WASHINGTON (AP) – While many Americans who have received Pfizer vaccines are already rolling up their sleeves for a booster, millions more who have received the Moderna or Johnson & Johnson vaccine are anxiously waiting to know when it’s their turn .
Federal regulators are starting to tackle this issue this week.
On Thursday and Friday, the Food and Drug Administration summons its independent advisers for the first step in the process of deciding whether additional doses of the two vaccines should be distributed and, if so, who should get them and when. The final green light is not expected for at least a week.
Once FDA advisers have given their recommendation, the agency itself will make a formal decision on whether or not to authorize boosters. Then next week, a panel convened by the Centers for Disease Control and Prevention will offer more details on who should get them. Its decision is subject to the approval of the director of the CDC.
The process aims to build public confidence in the safety and efficacy of vaccines. But this has already led to conflicts and disagreements between various experts and agencies.
For example, last month, the CDC’s advisory committee backed Pfizer six-month boosters for older Americans, nursing home residents, and people with underlying health conditions. But CDC director Dr Rochelle Walensky canceled her advisers and ruled that recalls should also be offered to people in high-risk jobs such as teachers and healthcare workers, adding tens of millions of dollars. Americans added to the list.

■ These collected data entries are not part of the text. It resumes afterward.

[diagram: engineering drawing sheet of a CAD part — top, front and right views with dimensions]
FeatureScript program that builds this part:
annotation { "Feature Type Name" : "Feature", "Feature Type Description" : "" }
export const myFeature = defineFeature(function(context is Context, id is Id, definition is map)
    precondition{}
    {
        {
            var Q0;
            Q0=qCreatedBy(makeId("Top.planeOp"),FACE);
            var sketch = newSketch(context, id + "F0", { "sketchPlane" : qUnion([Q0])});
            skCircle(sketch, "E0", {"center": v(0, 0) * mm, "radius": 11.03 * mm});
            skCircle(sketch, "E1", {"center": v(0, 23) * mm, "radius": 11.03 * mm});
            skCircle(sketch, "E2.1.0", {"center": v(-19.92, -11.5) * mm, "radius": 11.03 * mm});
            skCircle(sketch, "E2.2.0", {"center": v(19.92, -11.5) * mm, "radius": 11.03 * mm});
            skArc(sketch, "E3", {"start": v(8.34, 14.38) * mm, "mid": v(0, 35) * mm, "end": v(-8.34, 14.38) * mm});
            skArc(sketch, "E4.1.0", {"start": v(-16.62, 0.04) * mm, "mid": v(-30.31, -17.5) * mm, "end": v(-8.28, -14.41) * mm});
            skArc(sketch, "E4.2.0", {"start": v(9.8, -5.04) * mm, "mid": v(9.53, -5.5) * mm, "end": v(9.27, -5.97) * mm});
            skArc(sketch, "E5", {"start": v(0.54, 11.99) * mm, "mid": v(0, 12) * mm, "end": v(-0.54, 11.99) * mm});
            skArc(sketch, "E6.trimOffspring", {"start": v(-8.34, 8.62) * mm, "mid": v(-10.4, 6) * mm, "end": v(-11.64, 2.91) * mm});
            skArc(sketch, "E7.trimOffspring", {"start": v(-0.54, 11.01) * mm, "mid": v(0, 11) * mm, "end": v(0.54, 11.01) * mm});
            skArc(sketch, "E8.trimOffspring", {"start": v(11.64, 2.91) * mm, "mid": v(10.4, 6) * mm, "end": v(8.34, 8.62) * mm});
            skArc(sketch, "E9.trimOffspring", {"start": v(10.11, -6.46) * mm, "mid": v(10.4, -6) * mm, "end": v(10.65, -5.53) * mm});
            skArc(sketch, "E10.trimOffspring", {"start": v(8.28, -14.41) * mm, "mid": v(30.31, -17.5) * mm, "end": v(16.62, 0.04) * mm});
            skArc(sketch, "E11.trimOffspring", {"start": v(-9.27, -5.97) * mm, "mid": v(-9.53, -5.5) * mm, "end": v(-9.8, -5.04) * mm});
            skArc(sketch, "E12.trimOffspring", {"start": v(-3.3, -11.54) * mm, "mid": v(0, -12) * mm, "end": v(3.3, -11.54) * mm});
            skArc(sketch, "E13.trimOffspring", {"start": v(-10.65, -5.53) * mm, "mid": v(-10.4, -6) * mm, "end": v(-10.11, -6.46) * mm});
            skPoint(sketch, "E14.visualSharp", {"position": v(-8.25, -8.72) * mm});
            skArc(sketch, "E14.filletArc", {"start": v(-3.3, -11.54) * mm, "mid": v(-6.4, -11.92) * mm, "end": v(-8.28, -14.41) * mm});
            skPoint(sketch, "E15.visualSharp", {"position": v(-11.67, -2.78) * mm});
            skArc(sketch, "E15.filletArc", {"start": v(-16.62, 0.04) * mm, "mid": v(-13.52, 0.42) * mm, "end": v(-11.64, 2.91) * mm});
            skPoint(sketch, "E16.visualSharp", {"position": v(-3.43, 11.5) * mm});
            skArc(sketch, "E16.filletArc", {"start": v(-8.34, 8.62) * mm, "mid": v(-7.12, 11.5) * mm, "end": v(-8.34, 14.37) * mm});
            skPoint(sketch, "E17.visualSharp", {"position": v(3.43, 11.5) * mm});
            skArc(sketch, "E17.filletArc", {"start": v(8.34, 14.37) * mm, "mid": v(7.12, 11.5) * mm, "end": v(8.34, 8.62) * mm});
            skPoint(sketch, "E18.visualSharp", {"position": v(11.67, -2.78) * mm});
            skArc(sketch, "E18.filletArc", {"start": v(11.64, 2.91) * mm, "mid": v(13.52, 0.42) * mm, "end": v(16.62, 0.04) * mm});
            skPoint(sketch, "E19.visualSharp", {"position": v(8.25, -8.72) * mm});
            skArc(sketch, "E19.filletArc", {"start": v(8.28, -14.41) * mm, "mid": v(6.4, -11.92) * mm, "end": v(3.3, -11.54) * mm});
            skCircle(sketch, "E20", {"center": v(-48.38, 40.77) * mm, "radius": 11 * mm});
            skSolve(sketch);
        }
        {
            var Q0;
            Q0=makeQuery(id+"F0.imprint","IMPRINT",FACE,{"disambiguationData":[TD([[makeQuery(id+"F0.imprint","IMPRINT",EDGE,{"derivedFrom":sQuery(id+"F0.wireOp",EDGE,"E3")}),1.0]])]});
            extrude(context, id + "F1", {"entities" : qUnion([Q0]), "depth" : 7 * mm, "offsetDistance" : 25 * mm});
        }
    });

Some health experts fear the back-and-forth deliberations will scramble public efforts to persuade the unvaccinated to get vaccinated for the first time. They worry that the booster talk will lead people to mistakenly doubt the effectiveness of vaccines in the first place.
As the FDA panel of experts meets to review Moderna and J&J vaccines, its decisions this time will likely be even more complicated, with experts questioning whether a third injection of Moderna should only contain half the dose of origin and when is the best time for a second injection of the single-dose J&J vaccine.
The panel will also examine the safety and effectiveness of mixing and pairing different brands of vaccines, which regulators have yet to approve.
An estimated 103 million Americans are fully vaccinated with Pfizer’s formula, 69 million with Moderna and 15 million with J&J, according to the CDC.
The two initial injections of Moderna each contain 100 micrograms of the vaccine. But the drugmaker says 50 micrograms should be enough for a booster for healthy people.
A company study of 344 people gave them a 50 microgram injection six months after their second dose, and anti-virus antibody levels jumped. Moderna said the booster even triggered a 42-fold increase in antibodies capable of targeting the extra-contagious delta variant.
The side effects were similar to the fevers and pain that Moderna recipients typically experience after their second regular injection, the company said.
As for people who received the J&J vaccine, the company has submitted data to the FDA for different options: a two-month booster or a six-month booster. The company did not indicate its preference.
J&J released data in September showing that a booster given at two months offered 94% protection against moderate to severe COVID-19 infection. The company has yet to disclose patient data on a six-month booster, but early measurements of anti-virus antibodies suggest it offers even greater protection.
Even without a booster, says J&J, his vaccine remains around 80% effective in preventing COVID-19 hospitalizations in the United States
Scientists point out that the three vaccines used in the United States still offer strong protection against serious illness and death from COVID-19. The problem is how quickly and to what extent the protection against a milder infection can decrease.
In a recent study, researchers compared around 14,000 people who received their first dose of Moderna a year ago with 11,000 vaccinated eight months ago. While the delta variant increased in July and August, the most recently vaccinated group had a 36% lower rate of “breakthrough” infections compared to those vaccinated longer ago.
Yet medical experts continue to debate the science and the rationale for giving extra injections to those who already have significant protection.
The White House and its top medical advisers in August announced ambitious plans to offer reminders to almost all adults, citing signs of declining protection and the then-booming Delta variant. But they were rebuffed by many experts who said there is little data showing whether such broad use would stop breakthrough infections or slow the overall trajectory of cases.
While the FDA and CDC ultimately cut back on the use of Pfizer boosters, Biden administration officials, including Dr.Anthony Fauci, suggested that additional injections would eventually be recommended for most Americans.
They point to data from Israel showing lower rates of infections and serious illnesses in people who received a third injection of Pfizer.
The FDA meetings come as U.S. vaccinations have climbed above 1 million per day on average, an increase of more than 50% in the past two weeks. The increase is mainly due to recalls from Pfizer and vaccination mandates from employers.
The Associated Press’s Department of Health and Science receives support from the Howard Hughes Medical Institute’s Department of Science Education. The AP is solely responsible for all content.